In the scene, Abby's (Chloe Moretz) 'father' (Richard Jenkins) sets out to find food for his charge. His plans are sent awry with the addition of an unexpected character, leading up to an event which explains the film's opening sequence. Like Hitchcock's "bomb under the table" scenario, Reeve lingers over the 'bomb' (Jenkins) while we hear the other characters' nonchalant and unknowing conversation. Reeve masterfully builds tension while working toward a startlingly thrilling stunt sequence.  Here, see for yourselves:



Now that's some prime filmmaking, my friends.
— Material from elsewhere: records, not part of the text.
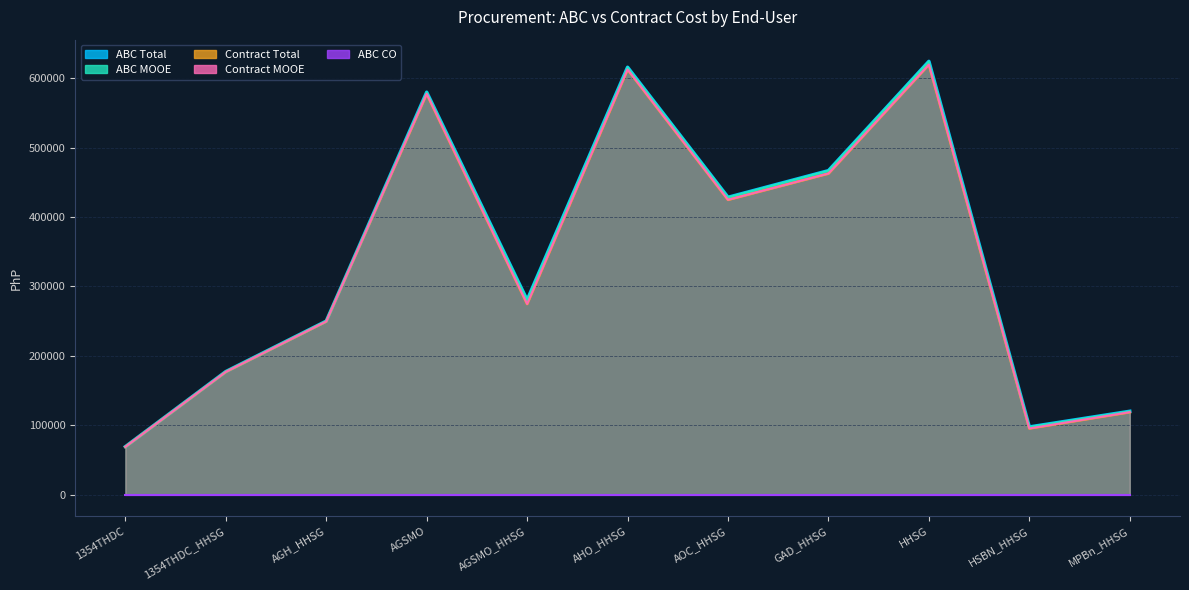

In ABC Total, how many points are lower than both neighbors (excluding endpoints)?

3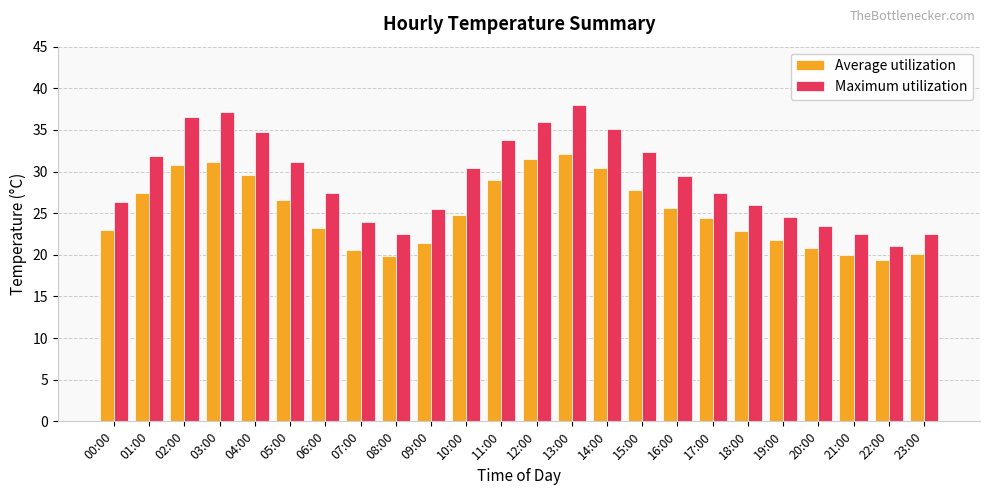

Rank the series at 20:00 from highest to lowest value.

Maximum utilization, Average utilization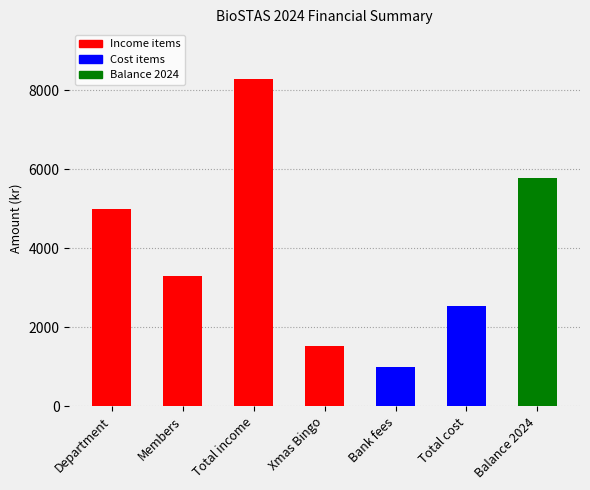

Rank the categories by value from highest to lowest.

Total income, Balance 2024, Department, Members, Total cost, Xmas Bingo, Bank fees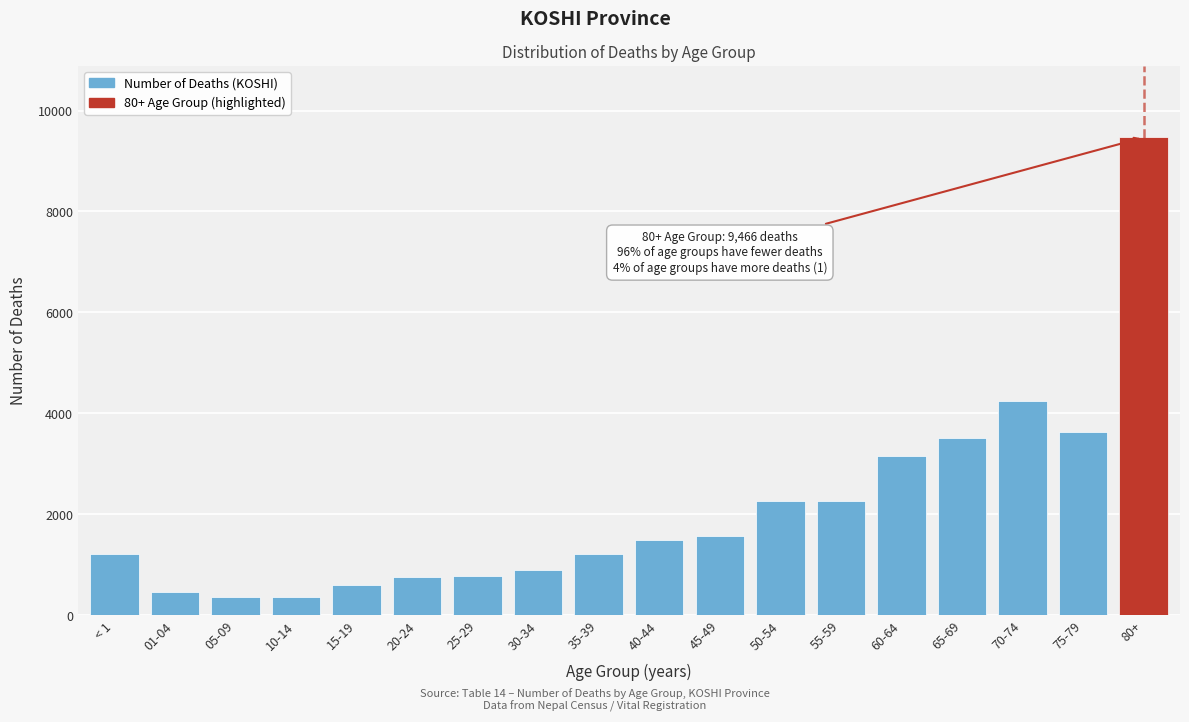

What is the change in value from 25-29 to 60-64?

+2382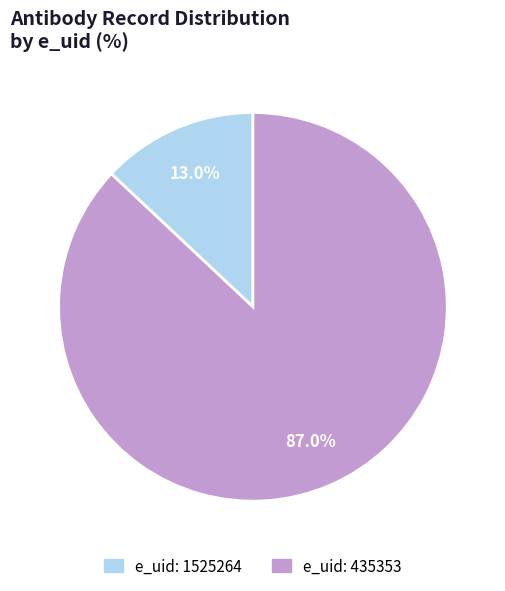

How many slices are in this pie chart?

2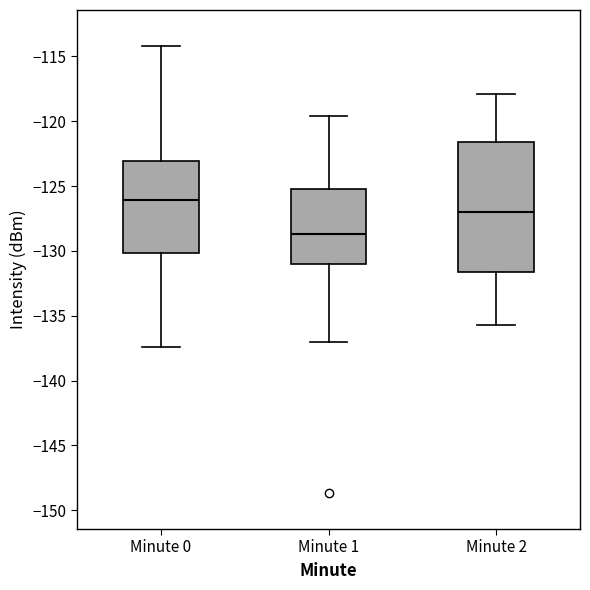

Where does the lower whisker of the box for Minute 0 end on the y-axis? The values are not printed on the chart, so give them approximately, as read against the axis.

-137.5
I'm looking forward to see what Reeve still has up his sleeve (and had no intention of making a rhyme). And just as a spoilery side note: while Seitz mentions the song on the radio, he (maybe deliberately) fails to mention how appropriate it is for what happens after the clip ends.

I hope you  had a wonderful time last night and no hangover this morning; I hope you all find yourselves that much closer to your hearts' desires and I hope we all get to see better movies than 2010 gave us.

More, anon.
Prospero

1 comment:

Sean said...

I was surprised that it was one of the 5 (I can't remember the exact number) lowest grossing films released on 1000 or more screnes.